_EXERCISE BRIEF_
Reproduce every line of text in the listing below character for character, leaving the picture out of your answer.
START DATA UNDER STUDY
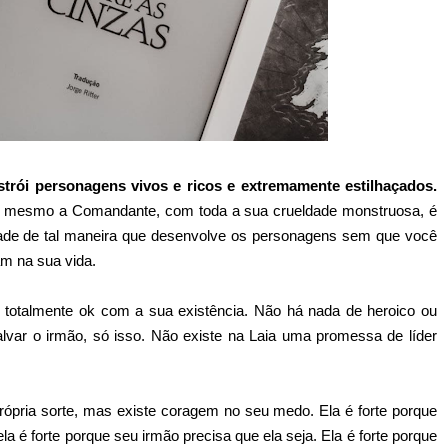
strói personagens vivos e ricos e extremamente estilhaçados.
 mesmo a Comandante, com toda a sua crueldade monstruosa, é
dade de tal maneira que desenvolve os personagens sem que você
m na sua vida.
 totalmente ok com a sua existência. Não há nada de heroico ou
lvar o irmão, só isso. Não existe na Laia uma promessa de líder
própria sorte, mas existe coragem no seu medo. Ela é forte porque
a é forte porque seu irmão precisa que ela seja. Ela é forte porque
END DATA UNDER STUDY
_WRITTEN SOLUTION_
strói personagens vivos e ricos e extremamente estilhaçados.
 mesmo a Comandante, com toda a sua crueldade monstruosa, é
dade de tal maneira que desenvolve os personagens sem que você
m na sua vida.
 totalmente ok com a sua existência. Não há nada de heroico ou
lvar o irmão, só isso. Não existe na Laia uma promessa de líder
própria sorte, mas existe coragem no seu medo. Ela é forte porque
a é forte porque seu irmão precisa que ela seja. Ela é forte porque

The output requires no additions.